Apenose tanto que nada la alegraba, excepto tener al hijo menor cerca de ella. Sí, aunque la esposa del hijo mayor la cuidaba cumplidamente y le llevaba la comida caliente cuando la pedía, e incluso andaba una o dos millas hasta otro pueblo para buscar una cuajadura que hacían allí con habas y aunque la madre se apoyaba en ella para todo y la llamaba incluso cuando quería cambiar de posición en la yacija, a pesar de todo ello la esposa del hijo no era consuelo alguno para la madre. A menudo, cuando la esposa del hijo más se esforzaba, la madre la regañaba porque sus manos estaban frías o su cara era muy amarilla y la miraba con ojos hostiles, como un niño enfadado. Sin embargo, lo único que la madre reprochaba a la esposa del hijo era que no diera niños a la casa. Pero no volvió a hablar de ello, creyendo que en sus propios pecados se encontraba tal vez la causa de aquello.
Finalmente se levantó de su yacija, y cuando el otoño hubo pasado, la agudeza de su dolor desapareció con él. Estaba triste todo el día, pero no frenética ya, y podía pensar en su doncella sin sentir tan terrible pena. Y por fin incluso dijo a su propio corazón. «¡Ay, tal vez lo que dicen sea verdad! ¡Quizá sea mejor que mi doncella haya muerto! Hay muchas cosas peores que la muerte».
Y se aferró a ese pensamiento.
Toda la aldea la ayudó. Nadie hablaba más de la doncella en su presencia y posiblemente en ninguna parte, pues nada hay que deba ser recordado en una doncella ciega y hay muchas cosas en otros sitios.
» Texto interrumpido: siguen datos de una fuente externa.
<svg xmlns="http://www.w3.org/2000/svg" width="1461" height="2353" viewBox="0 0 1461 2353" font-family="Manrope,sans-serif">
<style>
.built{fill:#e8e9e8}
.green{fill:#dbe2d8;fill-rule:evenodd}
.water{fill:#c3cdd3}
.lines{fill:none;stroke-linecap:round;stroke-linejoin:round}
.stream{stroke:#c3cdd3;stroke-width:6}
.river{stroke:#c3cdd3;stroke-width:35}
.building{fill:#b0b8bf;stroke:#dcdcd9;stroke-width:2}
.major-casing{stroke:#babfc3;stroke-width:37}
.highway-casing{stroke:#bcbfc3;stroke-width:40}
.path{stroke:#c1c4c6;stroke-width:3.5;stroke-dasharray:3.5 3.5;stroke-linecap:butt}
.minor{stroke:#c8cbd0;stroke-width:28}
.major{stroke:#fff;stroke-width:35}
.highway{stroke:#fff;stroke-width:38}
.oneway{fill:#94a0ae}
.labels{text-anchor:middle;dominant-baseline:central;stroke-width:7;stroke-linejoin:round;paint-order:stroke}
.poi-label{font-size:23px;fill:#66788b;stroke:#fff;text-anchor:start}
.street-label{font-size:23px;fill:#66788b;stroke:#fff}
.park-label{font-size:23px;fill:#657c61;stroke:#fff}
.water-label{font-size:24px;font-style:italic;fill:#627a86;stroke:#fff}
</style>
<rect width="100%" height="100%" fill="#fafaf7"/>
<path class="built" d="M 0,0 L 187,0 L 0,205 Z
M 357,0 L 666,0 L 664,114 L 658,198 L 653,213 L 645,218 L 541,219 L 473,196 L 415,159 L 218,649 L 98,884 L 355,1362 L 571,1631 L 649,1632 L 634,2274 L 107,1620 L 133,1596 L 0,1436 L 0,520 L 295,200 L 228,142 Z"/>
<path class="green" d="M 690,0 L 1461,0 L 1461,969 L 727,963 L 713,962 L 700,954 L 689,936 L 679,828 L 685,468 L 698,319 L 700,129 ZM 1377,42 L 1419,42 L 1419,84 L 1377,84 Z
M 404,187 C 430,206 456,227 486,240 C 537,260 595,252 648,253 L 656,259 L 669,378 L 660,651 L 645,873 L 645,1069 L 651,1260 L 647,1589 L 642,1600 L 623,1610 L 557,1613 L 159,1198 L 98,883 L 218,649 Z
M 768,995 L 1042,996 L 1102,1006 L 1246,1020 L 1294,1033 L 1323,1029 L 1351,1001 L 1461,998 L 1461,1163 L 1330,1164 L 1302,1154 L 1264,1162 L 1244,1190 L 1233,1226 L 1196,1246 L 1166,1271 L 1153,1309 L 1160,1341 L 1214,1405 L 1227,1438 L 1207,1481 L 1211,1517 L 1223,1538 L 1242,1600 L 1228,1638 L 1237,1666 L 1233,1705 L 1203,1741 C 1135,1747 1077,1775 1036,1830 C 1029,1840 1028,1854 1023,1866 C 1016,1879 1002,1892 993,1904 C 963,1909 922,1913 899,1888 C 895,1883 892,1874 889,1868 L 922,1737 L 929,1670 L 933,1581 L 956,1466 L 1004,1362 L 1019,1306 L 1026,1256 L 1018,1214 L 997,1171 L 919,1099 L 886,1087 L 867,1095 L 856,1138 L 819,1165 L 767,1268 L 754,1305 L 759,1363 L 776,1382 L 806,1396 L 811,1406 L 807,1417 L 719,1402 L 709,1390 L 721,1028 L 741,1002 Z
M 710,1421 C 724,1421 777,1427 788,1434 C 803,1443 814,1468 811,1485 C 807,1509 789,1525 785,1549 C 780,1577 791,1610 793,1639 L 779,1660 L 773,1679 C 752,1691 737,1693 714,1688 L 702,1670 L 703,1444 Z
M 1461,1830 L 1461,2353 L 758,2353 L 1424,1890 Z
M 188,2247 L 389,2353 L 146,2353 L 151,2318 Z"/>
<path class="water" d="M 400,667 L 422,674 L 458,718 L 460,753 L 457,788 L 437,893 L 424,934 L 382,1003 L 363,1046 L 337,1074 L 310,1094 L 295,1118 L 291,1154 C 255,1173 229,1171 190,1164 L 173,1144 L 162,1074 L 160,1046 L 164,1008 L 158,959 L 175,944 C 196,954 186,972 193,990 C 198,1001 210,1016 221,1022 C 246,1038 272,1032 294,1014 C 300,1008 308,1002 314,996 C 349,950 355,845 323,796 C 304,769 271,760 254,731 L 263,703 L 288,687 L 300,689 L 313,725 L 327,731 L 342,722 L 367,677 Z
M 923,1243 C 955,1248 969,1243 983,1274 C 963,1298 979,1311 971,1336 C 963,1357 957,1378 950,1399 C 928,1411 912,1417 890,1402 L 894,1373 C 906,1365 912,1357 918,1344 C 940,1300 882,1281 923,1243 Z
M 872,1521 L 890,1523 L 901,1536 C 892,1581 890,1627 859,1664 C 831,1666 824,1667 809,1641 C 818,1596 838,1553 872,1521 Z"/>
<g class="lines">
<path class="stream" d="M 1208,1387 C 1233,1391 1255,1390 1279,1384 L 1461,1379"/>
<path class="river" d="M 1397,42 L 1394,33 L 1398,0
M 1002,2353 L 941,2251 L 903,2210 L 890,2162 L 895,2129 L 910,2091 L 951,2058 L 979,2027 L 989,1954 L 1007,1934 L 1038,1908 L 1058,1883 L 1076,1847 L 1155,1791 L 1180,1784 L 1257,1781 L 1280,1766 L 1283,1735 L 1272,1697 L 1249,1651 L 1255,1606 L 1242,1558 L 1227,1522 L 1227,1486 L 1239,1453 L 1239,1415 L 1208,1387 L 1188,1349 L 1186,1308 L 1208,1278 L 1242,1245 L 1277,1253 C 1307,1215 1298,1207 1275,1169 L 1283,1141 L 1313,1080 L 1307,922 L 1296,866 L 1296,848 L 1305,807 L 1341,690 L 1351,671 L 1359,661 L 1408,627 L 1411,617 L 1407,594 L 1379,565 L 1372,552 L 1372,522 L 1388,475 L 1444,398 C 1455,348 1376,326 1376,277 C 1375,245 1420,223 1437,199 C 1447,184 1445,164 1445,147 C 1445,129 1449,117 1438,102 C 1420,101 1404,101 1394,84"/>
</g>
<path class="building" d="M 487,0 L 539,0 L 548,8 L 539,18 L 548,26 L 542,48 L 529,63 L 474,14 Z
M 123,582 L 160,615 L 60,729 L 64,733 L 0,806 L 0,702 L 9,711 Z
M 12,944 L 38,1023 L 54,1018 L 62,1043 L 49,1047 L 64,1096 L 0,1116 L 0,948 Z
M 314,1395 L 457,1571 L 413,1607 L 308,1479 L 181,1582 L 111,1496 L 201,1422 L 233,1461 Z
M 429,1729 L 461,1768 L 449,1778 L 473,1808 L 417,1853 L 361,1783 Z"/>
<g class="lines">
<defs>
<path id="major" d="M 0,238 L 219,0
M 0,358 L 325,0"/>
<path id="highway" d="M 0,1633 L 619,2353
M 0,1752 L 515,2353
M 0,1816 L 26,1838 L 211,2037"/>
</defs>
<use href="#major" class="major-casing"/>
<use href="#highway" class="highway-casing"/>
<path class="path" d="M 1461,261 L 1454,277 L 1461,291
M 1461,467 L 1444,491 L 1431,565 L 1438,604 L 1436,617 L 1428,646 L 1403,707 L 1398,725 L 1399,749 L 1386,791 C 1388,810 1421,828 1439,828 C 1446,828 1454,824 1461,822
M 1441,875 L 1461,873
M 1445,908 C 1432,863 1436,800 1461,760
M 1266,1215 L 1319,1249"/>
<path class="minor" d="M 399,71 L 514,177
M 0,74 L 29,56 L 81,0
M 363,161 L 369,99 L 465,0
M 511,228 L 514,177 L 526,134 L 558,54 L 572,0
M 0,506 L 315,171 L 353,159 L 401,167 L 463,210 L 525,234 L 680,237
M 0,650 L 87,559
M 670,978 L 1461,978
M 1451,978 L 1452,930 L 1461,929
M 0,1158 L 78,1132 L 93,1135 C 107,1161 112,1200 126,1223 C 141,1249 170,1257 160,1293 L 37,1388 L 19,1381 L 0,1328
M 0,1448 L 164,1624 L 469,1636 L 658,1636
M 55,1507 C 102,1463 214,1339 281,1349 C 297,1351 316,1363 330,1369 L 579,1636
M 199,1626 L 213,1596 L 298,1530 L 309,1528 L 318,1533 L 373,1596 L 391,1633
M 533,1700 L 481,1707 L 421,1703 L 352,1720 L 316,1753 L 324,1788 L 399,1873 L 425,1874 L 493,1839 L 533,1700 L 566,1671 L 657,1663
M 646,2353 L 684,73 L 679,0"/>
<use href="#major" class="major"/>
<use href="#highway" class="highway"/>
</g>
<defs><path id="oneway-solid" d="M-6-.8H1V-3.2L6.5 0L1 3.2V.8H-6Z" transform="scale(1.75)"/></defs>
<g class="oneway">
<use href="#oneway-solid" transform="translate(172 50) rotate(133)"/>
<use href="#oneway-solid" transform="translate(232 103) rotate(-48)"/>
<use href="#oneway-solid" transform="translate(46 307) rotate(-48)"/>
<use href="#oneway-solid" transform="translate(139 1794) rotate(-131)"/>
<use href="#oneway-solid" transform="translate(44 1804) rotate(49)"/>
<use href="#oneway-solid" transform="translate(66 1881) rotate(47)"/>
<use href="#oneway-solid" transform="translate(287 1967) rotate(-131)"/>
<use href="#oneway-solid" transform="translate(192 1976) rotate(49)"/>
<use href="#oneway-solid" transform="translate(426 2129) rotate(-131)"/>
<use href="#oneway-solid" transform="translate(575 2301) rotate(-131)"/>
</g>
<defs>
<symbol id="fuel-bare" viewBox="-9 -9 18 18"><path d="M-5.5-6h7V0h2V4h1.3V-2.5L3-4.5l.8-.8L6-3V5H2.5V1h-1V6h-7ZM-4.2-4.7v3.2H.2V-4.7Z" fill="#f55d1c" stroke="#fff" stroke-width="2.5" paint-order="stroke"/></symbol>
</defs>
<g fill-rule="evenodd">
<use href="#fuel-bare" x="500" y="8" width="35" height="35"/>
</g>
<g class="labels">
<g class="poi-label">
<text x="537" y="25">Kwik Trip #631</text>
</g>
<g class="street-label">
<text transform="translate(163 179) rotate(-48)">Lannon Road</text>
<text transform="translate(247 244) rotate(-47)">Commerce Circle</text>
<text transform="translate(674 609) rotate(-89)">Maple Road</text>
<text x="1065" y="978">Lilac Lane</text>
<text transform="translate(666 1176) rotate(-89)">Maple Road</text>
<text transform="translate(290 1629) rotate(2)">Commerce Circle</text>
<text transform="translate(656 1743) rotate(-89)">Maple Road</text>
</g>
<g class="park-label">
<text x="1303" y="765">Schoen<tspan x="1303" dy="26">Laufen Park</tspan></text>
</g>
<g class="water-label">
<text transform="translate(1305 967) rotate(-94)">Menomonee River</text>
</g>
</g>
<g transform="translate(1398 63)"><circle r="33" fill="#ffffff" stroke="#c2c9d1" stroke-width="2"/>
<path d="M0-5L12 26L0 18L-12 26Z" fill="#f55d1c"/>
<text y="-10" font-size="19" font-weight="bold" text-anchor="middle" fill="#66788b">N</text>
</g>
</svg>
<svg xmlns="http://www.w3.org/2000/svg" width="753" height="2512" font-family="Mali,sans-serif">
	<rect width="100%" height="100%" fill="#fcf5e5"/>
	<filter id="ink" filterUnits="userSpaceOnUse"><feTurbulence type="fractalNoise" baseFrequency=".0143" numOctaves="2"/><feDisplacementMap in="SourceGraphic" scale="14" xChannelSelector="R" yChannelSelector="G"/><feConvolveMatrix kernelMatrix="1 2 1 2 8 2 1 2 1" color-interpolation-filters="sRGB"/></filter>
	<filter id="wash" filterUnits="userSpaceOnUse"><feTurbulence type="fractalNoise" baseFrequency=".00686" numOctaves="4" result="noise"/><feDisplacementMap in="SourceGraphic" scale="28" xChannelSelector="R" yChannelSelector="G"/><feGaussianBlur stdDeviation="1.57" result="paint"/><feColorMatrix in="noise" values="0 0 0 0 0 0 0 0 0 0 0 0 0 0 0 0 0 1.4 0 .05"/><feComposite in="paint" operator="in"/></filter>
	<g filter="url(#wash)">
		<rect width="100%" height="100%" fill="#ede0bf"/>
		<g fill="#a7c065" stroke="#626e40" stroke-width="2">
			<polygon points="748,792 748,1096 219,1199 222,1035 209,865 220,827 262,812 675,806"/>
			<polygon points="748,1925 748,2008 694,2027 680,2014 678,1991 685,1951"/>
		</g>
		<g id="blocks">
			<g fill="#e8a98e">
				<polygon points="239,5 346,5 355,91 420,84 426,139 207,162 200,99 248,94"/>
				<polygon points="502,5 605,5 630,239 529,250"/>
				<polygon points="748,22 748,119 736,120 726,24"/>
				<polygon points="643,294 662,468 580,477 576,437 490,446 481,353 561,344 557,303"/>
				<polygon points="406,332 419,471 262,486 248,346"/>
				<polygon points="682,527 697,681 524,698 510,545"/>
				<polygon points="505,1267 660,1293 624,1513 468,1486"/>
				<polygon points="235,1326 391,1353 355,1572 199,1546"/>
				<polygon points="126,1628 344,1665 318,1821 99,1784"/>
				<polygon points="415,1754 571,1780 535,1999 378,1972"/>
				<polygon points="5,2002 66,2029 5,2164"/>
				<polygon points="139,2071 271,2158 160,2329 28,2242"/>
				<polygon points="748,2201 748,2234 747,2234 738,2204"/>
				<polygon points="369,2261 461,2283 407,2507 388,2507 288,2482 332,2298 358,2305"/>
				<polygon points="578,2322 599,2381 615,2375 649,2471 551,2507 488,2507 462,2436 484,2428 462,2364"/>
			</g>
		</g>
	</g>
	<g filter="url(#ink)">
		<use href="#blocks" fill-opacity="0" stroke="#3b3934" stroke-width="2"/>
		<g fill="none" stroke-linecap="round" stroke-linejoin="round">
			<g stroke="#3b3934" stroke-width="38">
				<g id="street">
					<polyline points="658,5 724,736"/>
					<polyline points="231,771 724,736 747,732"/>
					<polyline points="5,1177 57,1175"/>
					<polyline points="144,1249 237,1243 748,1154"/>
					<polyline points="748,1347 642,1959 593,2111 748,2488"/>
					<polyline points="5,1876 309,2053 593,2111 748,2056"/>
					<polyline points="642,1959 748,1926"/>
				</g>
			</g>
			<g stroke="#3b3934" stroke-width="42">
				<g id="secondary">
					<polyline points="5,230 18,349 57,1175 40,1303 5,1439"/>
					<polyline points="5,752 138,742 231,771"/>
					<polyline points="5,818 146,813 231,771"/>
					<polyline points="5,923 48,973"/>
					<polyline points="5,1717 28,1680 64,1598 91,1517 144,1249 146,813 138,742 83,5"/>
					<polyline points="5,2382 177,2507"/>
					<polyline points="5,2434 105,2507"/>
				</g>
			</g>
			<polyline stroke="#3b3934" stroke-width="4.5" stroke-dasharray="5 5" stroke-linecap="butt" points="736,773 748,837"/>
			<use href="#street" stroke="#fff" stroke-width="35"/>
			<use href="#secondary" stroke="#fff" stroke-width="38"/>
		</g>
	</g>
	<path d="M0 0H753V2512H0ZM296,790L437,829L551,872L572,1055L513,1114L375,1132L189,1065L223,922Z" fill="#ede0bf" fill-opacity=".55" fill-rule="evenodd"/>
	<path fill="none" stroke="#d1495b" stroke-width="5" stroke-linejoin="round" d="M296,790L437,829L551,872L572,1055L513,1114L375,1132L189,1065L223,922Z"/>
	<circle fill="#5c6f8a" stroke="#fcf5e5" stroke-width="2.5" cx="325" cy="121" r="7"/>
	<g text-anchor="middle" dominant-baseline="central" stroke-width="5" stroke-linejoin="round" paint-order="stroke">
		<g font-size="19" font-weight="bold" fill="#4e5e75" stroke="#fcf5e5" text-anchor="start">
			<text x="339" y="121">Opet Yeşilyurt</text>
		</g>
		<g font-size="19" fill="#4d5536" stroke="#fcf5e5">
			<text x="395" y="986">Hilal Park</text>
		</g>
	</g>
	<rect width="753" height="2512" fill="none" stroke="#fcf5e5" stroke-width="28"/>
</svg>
Al principio no hablaban de ella delante de la madre, para ahorrarle ese dolor y luego no lo hacían en ninguna parte, porque no había nada nuevo que decir y porque llegaron noticias de otras cosas y gentes y la vida de la doncella había acabado.
Durante algún tiempo la viuda murmuradora acercose a donde estaba la madre, cuidando de no quedar a solas con ella, pero cuando vio lo débil que estaba después de levantarse del lecho, animose entonces y la saludaba como siempre había hecho.
Y la madre dejó que el pasado guardara silencio, excepto en su propio corazón.